- [Data to process]
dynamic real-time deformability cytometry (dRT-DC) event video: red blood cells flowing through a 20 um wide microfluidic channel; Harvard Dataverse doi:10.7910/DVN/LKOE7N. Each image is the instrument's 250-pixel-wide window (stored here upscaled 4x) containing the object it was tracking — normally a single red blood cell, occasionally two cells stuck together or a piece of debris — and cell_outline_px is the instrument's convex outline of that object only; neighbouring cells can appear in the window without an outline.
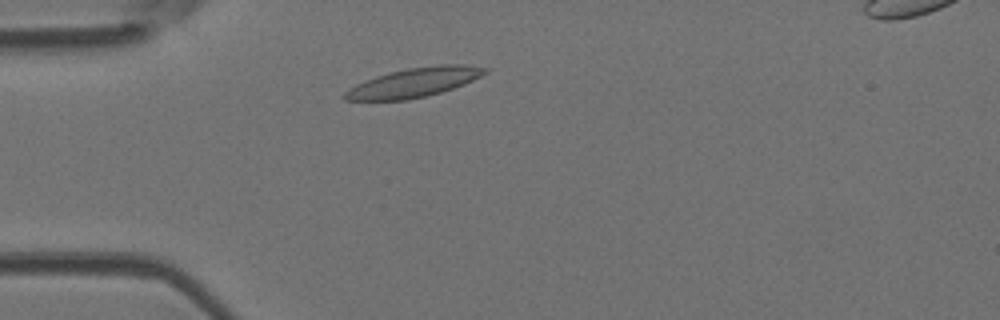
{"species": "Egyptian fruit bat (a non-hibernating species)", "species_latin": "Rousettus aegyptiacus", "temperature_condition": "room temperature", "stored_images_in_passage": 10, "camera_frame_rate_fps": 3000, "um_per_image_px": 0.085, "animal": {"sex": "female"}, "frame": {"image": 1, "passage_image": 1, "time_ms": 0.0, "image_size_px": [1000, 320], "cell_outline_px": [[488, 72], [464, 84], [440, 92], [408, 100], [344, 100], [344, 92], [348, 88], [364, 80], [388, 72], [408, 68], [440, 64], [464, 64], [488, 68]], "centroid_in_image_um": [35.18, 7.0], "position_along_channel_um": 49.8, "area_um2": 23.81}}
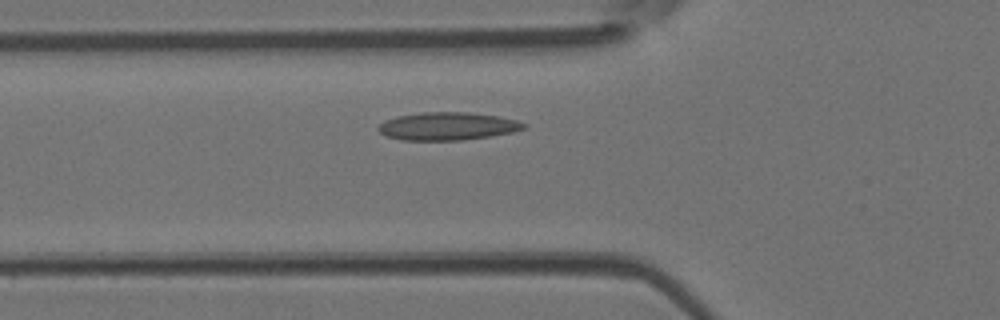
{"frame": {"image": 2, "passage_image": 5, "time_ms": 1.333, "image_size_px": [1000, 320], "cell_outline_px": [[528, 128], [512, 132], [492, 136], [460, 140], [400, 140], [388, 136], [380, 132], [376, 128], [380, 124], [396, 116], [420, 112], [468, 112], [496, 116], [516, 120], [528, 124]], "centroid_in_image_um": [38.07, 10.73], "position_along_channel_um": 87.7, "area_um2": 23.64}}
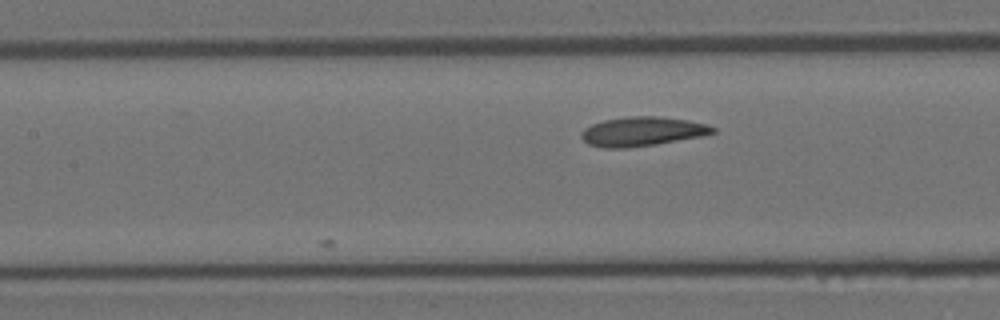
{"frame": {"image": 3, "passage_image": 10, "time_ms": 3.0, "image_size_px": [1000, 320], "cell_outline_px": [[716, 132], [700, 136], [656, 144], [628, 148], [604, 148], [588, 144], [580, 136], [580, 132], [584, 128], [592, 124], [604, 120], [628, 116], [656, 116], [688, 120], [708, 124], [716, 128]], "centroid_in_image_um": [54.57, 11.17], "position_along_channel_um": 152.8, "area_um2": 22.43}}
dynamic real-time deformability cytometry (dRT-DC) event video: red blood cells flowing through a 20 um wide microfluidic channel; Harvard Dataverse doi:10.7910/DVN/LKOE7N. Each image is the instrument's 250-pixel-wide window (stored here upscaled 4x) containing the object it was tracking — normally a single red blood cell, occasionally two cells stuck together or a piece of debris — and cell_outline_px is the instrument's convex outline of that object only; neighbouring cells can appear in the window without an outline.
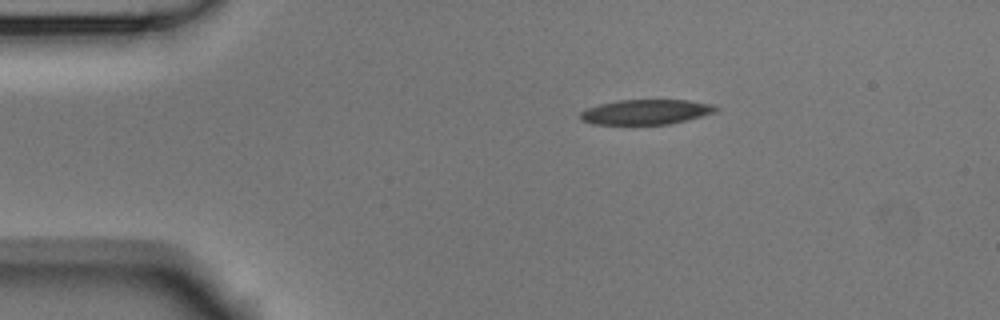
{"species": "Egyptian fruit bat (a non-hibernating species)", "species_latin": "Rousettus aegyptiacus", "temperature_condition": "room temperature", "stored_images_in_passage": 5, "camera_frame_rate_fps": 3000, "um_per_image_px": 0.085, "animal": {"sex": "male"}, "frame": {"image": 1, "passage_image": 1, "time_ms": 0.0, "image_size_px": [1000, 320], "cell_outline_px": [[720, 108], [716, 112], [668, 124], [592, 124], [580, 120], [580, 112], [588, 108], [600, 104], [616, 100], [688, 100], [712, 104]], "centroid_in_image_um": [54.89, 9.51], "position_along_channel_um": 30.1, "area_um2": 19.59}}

- [Exercise aim] Images in the data above are to be skipped. Retype all other material exactly.

- [Solution to this problem]
dynamic real-time deformability cytometry (dRT-DC) event video: red blood cells flowing through a 20 um wide microfluidic channel; Harvard Dataverse doi:10.7910/DVN/LKOE7N. Each image is the instrument's 250-pixel-wide window (stored here upscaled 4x) containing the object it was tracking — normally a single red blood cell, occasionally two cells stuck together or a piece of debris — and cell_outline_px is the instrument's convex outline of that object only; neighbouring cells can appear in the window without an outline.
{"species": "Egyptian fruit bat (a non-hibernating species)", "species_latin": "Rousettus aegyptiacus", "temperature_condition": "room temperature", "stored_images_in_passage": 10, "camera_frame_rate_fps": 3000, "um_per_image_px": 0.085, "animal": {"sex": "female"}, "frame": {"image": 1, "passage_image": 1, "time_ms": 0.0, "image_size_px": [1000, 320], "cell_outline_px": [[488, 72], [464, 84], [440, 92], [408, 100], [344, 100], [344, 92], [348, 88], [364, 80], [388, 72], [408, 68], [440, 64], [464, 64], [488, 68]], "centroid_in_image_um": [35.18, 7.0], "position_along_channel_um": 49.8, "area_um2": 23.81}}
{"frame": {"image": 2, "passage_image": 5, "time_ms": 1.333, "image_size_px": [1000, 320], "cell_outline_px": [[528, 128], [512, 132], [492, 136], [460, 140], [400, 140], [388, 136], [380, 132], [376, 128], [380, 124], [396, 116], [420, 112], [468, 112], [496, 116], [516, 120], [528, 124]], "centroid_in_image_um": [38.07, 10.73], "position_along_channel_um": 87.7, "area_um2": 23.64}}
{"frame": {"image": 3, "passage_image": 10, "time_ms": 3.0, "image_size_px": [1000, 320], "cell_outline_px": [[716, 132], [700, 136], [656, 144], [628, 148], [604, 148], [588, 144], [580, 136], [580, 132], [584, 128], [592, 124], [604, 120], [628, 116], [656, 116], [688, 120], [708, 124], [716, 128]], "centroid_in_image_um": [54.57, 11.17], "position_along_channel_um": 152.8, "area_um2": 22.43}}
dynamic real-time deformability cytometry (dRT-DC) event video: red blood cells flowing through a 20 um wide microfluidic channel; Harvard Dataverse doi:10.7910/DVN/LKOE7N. Each image is the instrument's 250-pixel-wide window (stored here upscaled 4x) containing the object it was tracking — normally a single red blood cell, occasionally two cells stuck together or a piece of debris — and cell_outline_px is the instrument's convex outline of that object only; neighbouring cells can appear in the window without an outline.
{"species": "Egyptian fruit bat (a non-hibernating species)", "species_latin": "Rousettus aegyptiacus", "temperature_condition": "room temperature", "stored_images_in_passage": 5, "camera_frame_rate_fps": 3000, "um_per_image_px": 0.085, "animal": {"sex": "male"}, "frame": {"image": 1, "passage_image": 1, "time_ms": 0.0, "image_size_px": [1000, 320], "cell_outline_px": [[720, 108], [716, 112], [668, 124], [592, 124], [580, 120], [580, 112], [588, 108], [600, 104], [616, 100], [688, 100], [712, 104]], "centroid_in_image_um": [54.89, 9.51], "position_along_channel_um": 30.1, "area_um2": 19.59}}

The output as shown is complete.